Dev finds fun bug in tricky but powerful source control tool

A quirk in the way Git handles data deduplication can be exploited to crash most computers with a single Git command.

Developer Kate Murphy said this "Git bombing" can be pulled off by creating and organizing a repository of just 12 4KB objects so that cloning it fills up all available RAM and swap space until the machine either falls over or the Git process is killed – a denial-of-service, in other words.

The crash is triggered with the following command:

$ git clone https://github.com/Katee/git-bomb-segfault.git

By using a technique similar to the Billion Laughs XML bomb, the Git Bomb floods storage and memory by trying to create a billion objects.

Murphy told The Register she discovered the oddity in the open-source code management tool while working with fellow developer Wesley Aptekar-Cassels to examine the way Git handles the nesting of large objects.

"I wasn't looking for this bug in particular I was just exploring how git handles weird situations with Wesley," Murphy explained.

"With him I learned a bunch about git internals by crafting many weird repos, exploring the behaviour with a debugger, and reading relevant source code."

After crafting the proof-of-concept repo, Murphy said she reported the issue to Git-hosting biz GitHub, which has since kicked out an update to reject the Git Bomb repositories, and this week credited Murphy with the bug discovery and a bounty from Hackerone.

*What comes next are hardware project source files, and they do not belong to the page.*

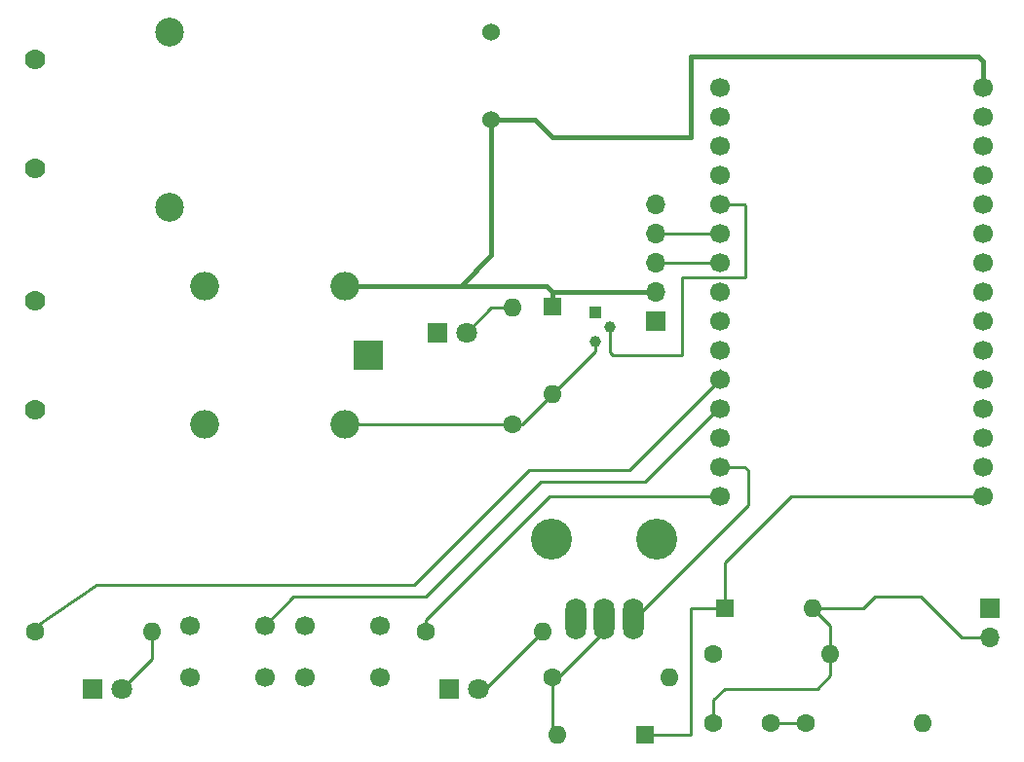
<source format=gtl>
G04 #@! TF.FileFunction,Copper,L1,Top,Signal*
%FSLAX46Y46*%
G04 Gerber Fmt 4.6, Leading zero omitted, Abs format (unit mm)*
G04 Created by KiCad (PCBNEW 4.0.7-e2-6376~58~ubuntu16.04.1) date Mon Jan  1 17:52:34 2018*
%MOMM*%
%LPD*%
G01*
G04 APERTURE LIST*
%ADD10C,0.100000*%
%ADD11R,1.600000X1.600000*%
%ADD12O,1.600000X1.600000*%
%ADD13C,1.000000*%
%ADD14R,1.000000X1.000000*%
%ADD15R,1.800000X1.800000*%
%ADD16C,1.800000*%
%ADD17C,1.700000*%
%ADD18R,1.700000X1.700000*%
%ADD19O,1.700000X1.700000*%
%ADD20C,1.778000*%
%ADD21R,2.500000X2.500000*%
%ADD22O,2.500000X2.500000*%
%ADD23C,1.600000*%
%ADD24O,1.800000X3.600000*%
%ADD25C,3.556000*%
%ADD26C,2.500000*%
%ADD27C,1.524000*%
%ADD28C,0.250000*%
%ADD29C,0.400000*%
G04 APERTURE END LIST*
D10*
D11*
X160000000Y-64750000D03*
D12*
X160000000Y-72370000D03*
D13*
X165020000Y-66520000D03*
X163750000Y-67790000D03*
D14*
X163750000Y-65250000D03*
D15*
X120000000Y-98000000D03*
D16*
X122540000Y-98000000D03*
D17*
X128500000Y-92500000D03*
X135000000Y-92500000D03*
X128500000Y-97000000D03*
X135000000Y-97000000D03*
X138500000Y-92500000D03*
X145000000Y-92500000D03*
X138500000Y-97000000D03*
X145000000Y-97000000D03*
D18*
X198000000Y-91000000D03*
D19*
X198000000Y-93540000D03*
D20*
X115000000Y-73762500D03*
X115000000Y-64237500D03*
X115000000Y-43237500D03*
X115000000Y-52762500D03*
D21*
X144000000Y-69000000D03*
D22*
X142000000Y-63000000D03*
X129800000Y-63000000D03*
X129800000Y-75000000D03*
X142000000Y-75000000D03*
D17*
X197430000Y-81240000D03*
X197430000Y-78700000D03*
X197430000Y-76160000D03*
X197430000Y-73620000D03*
X197430000Y-71080000D03*
X197430000Y-68540000D03*
X197430000Y-66000000D03*
X197430000Y-63460000D03*
X197430000Y-60920000D03*
X197430000Y-58380000D03*
X197430000Y-55840000D03*
X197430000Y-53300000D03*
X197430000Y-50760000D03*
X197430000Y-48220000D03*
X197430000Y-45680000D03*
X174570000Y-81240000D03*
X174570000Y-78700000D03*
X174570000Y-76160000D03*
X174570000Y-73620000D03*
X174570000Y-71080000D03*
X174570000Y-68540000D03*
X174570000Y-66000000D03*
X174570000Y-63460000D03*
X174570000Y-60920000D03*
X174570000Y-58380000D03*
X174570000Y-55840000D03*
X174570000Y-53300000D03*
X174570000Y-50760000D03*
X174570000Y-48220000D03*
X174570000Y-45680000D03*
D11*
X168000000Y-102000000D03*
D12*
X160380000Y-102000000D03*
D11*
X175000000Y-91000000D03*
D12*
X182620000Y-91000000D03*
D15*
X151000000Y-98000000D03*
D16*
X153540000Y-98000000D03*
D15*
X150000000Y-67000000D03*
D16*
X152540000Y-67000000D03*
D18*
X169000000Y-66000000D03*
D19*
X169000000Y-63460000D03*
X169000000Y-60920000D03*
X169000000Y-58380000D03*
X169000000Y-55840000D03*
D23*
X174000000Y-95000000D03*
D12*
X184160000Y-95000000D03*
D23*
X156500000Y-75000000D03*
D12*
X156500000Y-64840000D03*
D23*
X160000000Y-97000000D03*
D12*
X170160000Y-97000000D03*
D23*
X149000000Y-93000000D03*
D12*
X159160000Y-93000000D03*
D23*
X115000000Y-93000000D03*
D12*
X125160000Y-93000000D03*
D24*
X162000000Y-91900000D03*
X167000000Y-91900000D03*
X164500000Y-91900000D03*
D25*
X169072000Y-84984000D03*
X159928000Y-84984000D03*
D26*
X126760000Y-40880000D03*
X126760000Y-56120000D03*
D27*
X154700000Y-40880000D03*
X154700000Y-48500000D03*
D23*
X179000000Y-101000000D03*
X174000000Y-101000000D03*
X182000000Y-101000000D03*
D12*
X192160000Y-101000000D03*
D28*
X138000000Y-97500000D02*
X138500000Y-97000000D01*
X160000000Y-97000000D02*
X160500000Y-97000000D01*
X160500000Y-97000000D02*
X164500000Y-93000000D01*
X164500000Y-93000000D02*
X164500000Y-91900000D01*
X160000000Y-97000000D02*
X160000000Y-101620000D01*
X160000000Y-101620000D02*
X160380000Y-102000000D01*
X163750000Y-67790000D02*
X163750000Y-68620000D01*
X163750000Y-68620000D02*
X160000000Y-72370000D01*
X156500000Y-75000000D02*
X157370000Y-75000000D01*
X157370000Y-75000000D02*
X160000000Y-72370000D01*
X142000000Y-75000000D02*
X156500000Y-75000000D01*
X156500000Y-64840000D02*
X154700000Y-64840000D01*
X154700000Y-64840000D02*
X152540000Y-67000000D01*
X153540000Y-98000000D02*
X154160000Y-98000000D01*
X154160000Y-98000000D02*
X159160000Y-93000000D01*
X125160000Y-93000000D02*
X125160000Y-95380000D01*
X125160000Y-95380000D02*
X122540000Y-98000000D01*
X174570000Y-55840000D02*
X176660000Y-55840000D01*
X165020000Y-68770000D02*
X165020000Y-66520000D01*
X165250000Y-69000000D02*
X165020000Y-68770000D01*
X171250000Y-69000000D02*
X165250000Y-69000000D01*
X171250000Y-62200000D02*
X171250000Y-69000000D01*
X176750000Y-62200000D02*
X171250000Y-62200000D01*
X176750000Y-55930000D02*
X176750000Y-62200000D01*
X176660000Y-55840000D02*
X176750000Y-55930000D01*
D29*
X160000000Y-64750000D02*
X160000000Y-63500000D01*
X160000000Y-63500000D02*
X159500000Y-63000000D01*
X159500000Y-63000000D02*
X142000000Y-63000000D01*
X169000000Y-63460000D02*
X160040000Y-63460000D01*
X160040000Y-63460000D02*
X160000000Y-63500000D01*
X154700000Y-48500000D02*
X158500000Y-48500000D01*
X197430000Y-43430000D02*
X197430000Y-45680000D01*
X197000000Y-43000000D02*
X197430000Y-43430000D01*
X172000000Y-43000000D02*
X197000000Y-43000000D01*
X172000000Y-50000000D02*
X172000000Y-43000000D01*
X160000000Y-50000000D02*
X172000000Y-50000000D01*
X158500000Y-48500000D02*
X160000000Y-50000000D01*
X197430000Y-45430000D02*
X197430000Y-45680000D01*
X142000000Y-63000000D02*
X152000000Y-63000000D01*
X152000000Y-63000000D02*
X154700000Y-60300000D01*
X154700000Y-60300000D02*
X154700000Y-48500000D01*
D28*
X168000000Y-102000000D02*
X172000000Y-102000000D01*
X172000000Y-91000000D02*
X175000000Y-91000000D01*
X172000000Y-102000000D02*
X172000000Y-91000000D01*
X175000000Y-91000000D02*
X175000000Y-87000000D01*
X175000000Y-87000000D02*
X180760000Y-81240000D01*
X180760000Y-81240000D02*
X197430000Y-81240000D01*
X174570000Y-73620000D02*
X174380000Y-73620000D01*
X174380000Y-73620000D02*
X168000000Y-80000000D01*
X168000000Y-80000000D02*
X159000000Y-80000000D01*
X159000000Y-80000000D02*
X149000000Y-90000000D01*
X149000000Y-90000000D02*
X137500000Y-90000000D01*
X137500000Y-90000000D02*
X135000000Y-92500000D01*
X169000000Y-60920000D02*
X174570000Y-60920000D01*
X174570000Y-58380000D02*
X169000000Y-58380000D01*
X115000000Y-92600000D02*
X120400000Y-89000000D01*
X166650000Y-79000000D02*
X174570000Y-71080000D01*
X158000000Y-79000000D02*
X166650000Y-79000000D01*
X148000000Y-89000000D02*
X158000000Y-79000000D01*
X120400000Y-89000000D02*
X148000000Y-89000000D01*
X174570000Y-71080000D02*
X174570000Y-70277793D01*
X149000000Y-93000000D02*
X149000000Y-92000000D01*
X159760000Y-81240000D02*
X174570000Y-81240000D01*
X149000000Y-92000000D02*
X159760000Y-81240000D01*
X174604000Y-81274000D02*
X174570000Y-81240000D01*
X179000000Y-101000000D02*
X182000000Y-101000000D01*
X166500000Y-91900000D02*
X167100000Y-91900000D01*
X167100000Y-91900000D02*
X177000000Y-82000000D01*
X177000000Y-82000000D02*
X177000000Y-79000000D01*
X177000000Y-79000000D02*
X176700000Y-78700000D01*
X176700000Y-78700000D02*
X174570000Y-78700000D01*
X174570000Y-78700000D02*
X174700000Y-78700000D01*
X174270000Y-79000000D02*
X174570000Y-78700000D01*
X184160000Y-95000000D02*
X184160000Y-96840000D01*
X174000000Y-99000000D02*
X174000000Y-101000000D01*
X175000000Y-98000000D02*
X174000000Y-99000000D01*
X183000000Y-98000000D02*
X175000000Y-98000000D01*
X184160000Y-96840000D02*
X183000000Y-98000000D01*
X184160000Y-95000000D02*
X184160000Y-92540000D01*
X184160000Y-92540000D02*
X182620000Y-91000000D01*
X198000000Y-93540000D02*
X195540000Y-93540000D01*
X187000000Y-91000000D02*
X182620000Y-91000000D01*
X188000000Y-90000000D02*
X187000000Y-91000000D01*
X192000000Y-90000000D02*
X188000000Y-90000000D01*
X195540000Y-93540000D02*
X192000000Y-90000000D01*
M02*

</source>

Murphy said that while the issue wasn't a straightforward security flaw that put machines at risk, it illustrates the problems and quirks that can arise when running continuous integration developer tools.

"It's not really a random flaw, it's just a hard balance to strike. Github and other services like them (especially CI services that run your entire test suite) need to do a bunch of computation for you," the programmer said. "Vanilla git does have some specific flaws when it comes to the directory walking. Companies have needed to write their own code to be able to handle repos beyond a certain size."